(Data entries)
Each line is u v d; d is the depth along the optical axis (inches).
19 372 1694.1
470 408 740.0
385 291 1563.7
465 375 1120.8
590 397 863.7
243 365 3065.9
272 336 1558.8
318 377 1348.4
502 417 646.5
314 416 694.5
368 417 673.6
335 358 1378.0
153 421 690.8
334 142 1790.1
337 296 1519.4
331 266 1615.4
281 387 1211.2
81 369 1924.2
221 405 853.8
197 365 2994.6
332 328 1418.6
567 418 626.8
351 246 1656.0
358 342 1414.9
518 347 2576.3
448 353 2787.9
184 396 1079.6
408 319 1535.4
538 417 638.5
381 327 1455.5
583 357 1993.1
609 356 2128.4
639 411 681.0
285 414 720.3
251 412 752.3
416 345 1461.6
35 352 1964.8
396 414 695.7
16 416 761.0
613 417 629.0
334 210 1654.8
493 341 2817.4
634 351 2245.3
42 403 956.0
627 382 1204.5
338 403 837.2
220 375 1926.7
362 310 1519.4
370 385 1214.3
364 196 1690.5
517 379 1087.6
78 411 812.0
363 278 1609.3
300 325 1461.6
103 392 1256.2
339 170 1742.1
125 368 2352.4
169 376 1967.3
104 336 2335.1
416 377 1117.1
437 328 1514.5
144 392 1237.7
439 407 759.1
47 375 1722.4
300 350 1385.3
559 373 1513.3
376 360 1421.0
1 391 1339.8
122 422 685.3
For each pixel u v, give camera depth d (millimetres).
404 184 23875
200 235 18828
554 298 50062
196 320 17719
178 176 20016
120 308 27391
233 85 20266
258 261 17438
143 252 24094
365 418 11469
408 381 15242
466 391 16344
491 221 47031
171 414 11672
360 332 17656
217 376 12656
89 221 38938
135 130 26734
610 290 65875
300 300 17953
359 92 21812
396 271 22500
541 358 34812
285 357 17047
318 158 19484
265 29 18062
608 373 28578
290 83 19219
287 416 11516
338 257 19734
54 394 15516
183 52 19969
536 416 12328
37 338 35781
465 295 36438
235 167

▸ **TASK ITEM**
Pull every line with the word "depth" from the data.

▸ **YOUR RESPONSE**
Each line is u v d; d is the depth along the optical axis (inches).
For each pixel u v, give camera depth d (millimetres).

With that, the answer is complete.